“And they said unto him, Where wilt thou that we prepare [the passover meal]?
"And he said unto them, Behold, when ye are entered into the city, there shall a man meet you, bearing a pitcher of water; follow him into the house where he entereth in.
(I know he's not carrying a pitcher...but I really like the expression on this water-carrier's face.)
"And ye shall say unto the goodman of the house, The Master saith unto thee, Where is the guestchamber, where I shall eat the passover with my disciples? And he shall shew you a large upper room furnished; there make ready.”
Luke 22: 9-12
What we know:
In this household, a man or manservant was not above doing service in the form of unconventional work or traditional women's work in order to maintain the well-being of the people living there. There is an indication here of a household that is more interested in working for the benefit of the group as a whole than it is in maintaining appearances or maintaining traditional hierarchical patterns that designated some tasks as "beneath one's dignity".
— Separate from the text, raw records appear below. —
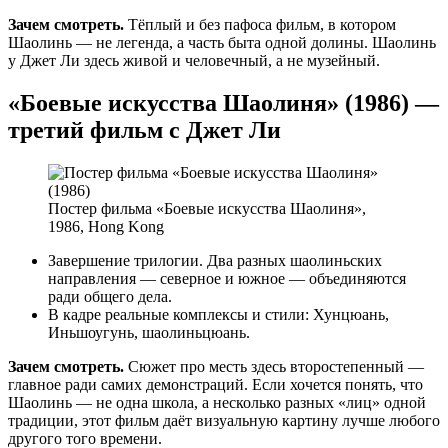
Зачем смотреть.
Тёплый и без пафоса фильм, в котором
Шаолинь — не легенда, а часть быта одной долины. Шаолинь
у Джет Ли здесь живой и человечный, а не музейный.
«Боевые искусства Шаолиня» (1986) —
третий фильм с Джет Ли
Постер фильма «Боевые искусства Шаолиня»,
1986, Hong Kong
Завершение трилогии. Два разных шаолиньских
направления — северное и южное — объединяются
ради общего дела.
В кадре реальные комплексы и стили: Хунцюань,
Иньшоугунь, шаолиньцюань.
Зачем смотреть.
Сюжет про месть здесь второстепенный —
главное ради самих демонстраций. Если хочется понять, что
Шаолинь — не одна школа, а несколько разных «лиц» одной
традиции, этот фильм даёт визуальную картину лучше любого
другого того времени.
Jesus did not name the goodman (head of the household) of the house when he gave his disciples the information they needed to locate him.. It was a man that the disciples did not know by name, though likely Jesus did.
The goodman was a man who recognized Christ as “the Master” and was readily willing to welcome other of his disciples, whom he did not know personally, to use a room in his home for worship.
And it was in this house, where a goodman readily welcomed others to worship, and where household members were humbly willing to serve, regardless of the opinions of others or traditional views of who is supposed to do what, that Jesus, washing his disciples' feet, again taught his most powerful lesson on servanthood and leadership.
He had taught it earlier: “He that is greatest among you shall be your servant.” Matthew 23:11
They had not yet understood this fully. Peter's strong, initial objection when Jesus started to wash his feet indicates that he was still too aware of conventional ideas about leadership to fully accept the idea that true leaders engaged in activities that were considered “beneath them”.
And therefore, Jesus' words:
“If I then, your Lord and Master, have washed your feet; ye also ought to wash one another's feet. For I have given you an example, that ye should do as I have done to you.”
There is a correlation, perhaps, between the master who washed his disciples feet, and the man who worked in the house where He did so and who carried the woman's water jug to the well and back. Both were undertaking humble service that was considered beneath them by those who embraced what followers of traditional rules of hierarchy expected of them.
And I find it telling that this household, where a man was not too proud to serve others by doing work that others would consider “beneath him”, and where unknown believers were welcomed, was the place where the first recorded ordinance of the Sacrament was performed. Those qualities of humility, service and welcome that seem to have been part of the culture of the household where the first breaking of bread in remembrance of Him occurred are what I think Jesus hopes and expects in the culture of those of us who are part of a any congregation that partakes of communion/sacrament in remembrance of Him.
The goodman and his servant created and maintained that culture in their sphere. Do we?